距離をL、時間をt、速さをVとしますと、
\(V = \frac{dL}{dt}\)
と表せると前回に言いました。
これは分数の形で等式になります。
まず等式の性質として、両辺に同じものを掛けても等式が成り立つので、両辺に\(dt\)を掛けます。
\(Vdt = \frac{dL}{dt} dt\)
右を見ると、分母分子にdtがあるので、約分できます。
\(Vdt = dL\)
\(d\)がついている意味というのが、「0ではないけど、0にとっても近いすごく小さな値」というものです。
という事は、「\(dt\)というのは、なんだかんだ言って時間の事だし、\(dL\)というのは、なんだかんだ言って距離の事」と言えます。
なので、先ほどの約分までした式を日本語で表すと、
「速さに時間を掛けると距離になる」
という、小学校のころに習ったことになるわけですね。

ちょっと変わった分け方で書かれることもあります。ここでは”中途半端なぴ分”と呼ぶことにします。

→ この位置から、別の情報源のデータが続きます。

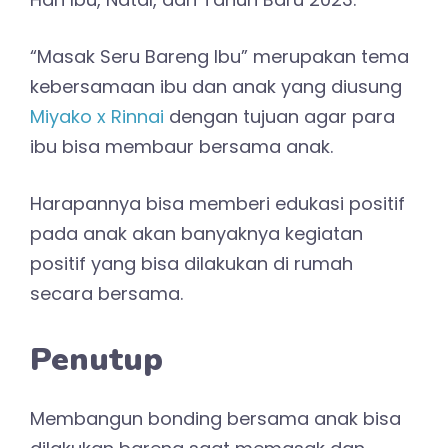
“Masak Seru Bareng Ibu” merupakan tema
kebersamaan ibu dan anak yang diusung
Miyako x Rinnai
dengan tujuan agar para
ibu bisa membaur bersama anak.
Harapannya bisa memberi edukasi positif
pada anak akan banyaknya kegiatan
positif yang bisa dilakukan di rumah
secara bersama.
Penutup
Membangun bonding bersama anak bisa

約分の所の前のところで、「両辺に・・・」といった部分は、\(\frac{dL}{dt}\)を\(dL\)と\(dt\)に分けるという事ですが。
これとはちょっと違う、変わった分け方もあります。
その分け方とは、
\(\frac{d}{dt}\)と\(L\)です。

「おいおい、\(L\)はいいとして、\(\frac{d}{dt}\)の分子にある\(d\)ってなによ?」
ってなりますよね。
はい、それはとても自然な反応です。
が、ここはひとつ、分子の\(d\)と分母の\(dt\)は分けない方向で考えてください。

\(\frac{d}{dt}\)をひとまとめにして、
「tで変化する何かについて、とっても小さいtにおける変化の仕方を考えましょう」
という意味にするのです。
これの名前ははっきりしてないのですが、取りあえず私のサイト中では「中途半端な微分」と呼んでおきます。

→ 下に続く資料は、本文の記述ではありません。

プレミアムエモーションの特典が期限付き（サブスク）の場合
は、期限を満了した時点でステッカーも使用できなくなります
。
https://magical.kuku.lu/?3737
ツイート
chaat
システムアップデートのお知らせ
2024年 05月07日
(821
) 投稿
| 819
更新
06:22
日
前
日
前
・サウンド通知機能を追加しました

こういう書き方をして何が便利かというと、「tで変化するものであれば、何についてもこの書き方を使える」という事です。
もちろん、t以外の事もあります。
例えば、x, y, zについて、とかね。

次はその辺について話していきます。
が、その前に全微分と偏微分について話します。

変化するものが複数あったとして、あるものについてだけ微分するのを偏微分といいます。

何のことかと思うかもしれませんが、先ほどのx, y, zについて微分するというのを例にとります。
これは、空間の中での注目する量(値とか数とは限りませんが)の変化量を見るという感じになりますね。
ある注目する量について、x, y, z, の3方向について変化の仕方を見るってことです。

ただね、坂道で動いた時、よっぽどうまく動かないと、高さも同時に変わりますよね。
(こうならないのは、坂道自体が平らで、高さが変わらない、つまり坂の勾配に直角な方向に動いた場合だけです)
一般的にzを高さ方向として考えて、x, yを水平方向と考えた時、
つまり、xとz, yとzが関係しているという事を示しています。
ここから自然にxとyも関係していることになります。
つまり、x, y, zはお互いに関係しているわけです。

全微分と言うのは、この関係も全部含めて考える微分です。
注目する量について、例えばx方向の変化を見ようとしたときに、それによって自動的に変化するy, z方向の変化も考えるという事で、ちょっと考えたらわかる通り、ややこしくなるんです。
この形式の微分である目印は\(d\)がくっついていることです。
今まで書いてきた微分は全て全微分だったわけですね。

このややこしさをうまく処理する一つの方法が、「xをほんの少し動かすだけなら、yとzは動かないとしていいんじゃない?」という考え方です。
こうしてやることで、yとzは定数として考えられるので、とても楽になるんです。
こういう考え方を何かに偏って微分するということで、偏微分といいます。
偏微分である目印は\(\partial\)がつくことです。
この\(\partial\)の名前はいろいろありますが、一番簡単に「デル」と呼ぶといいでしょう。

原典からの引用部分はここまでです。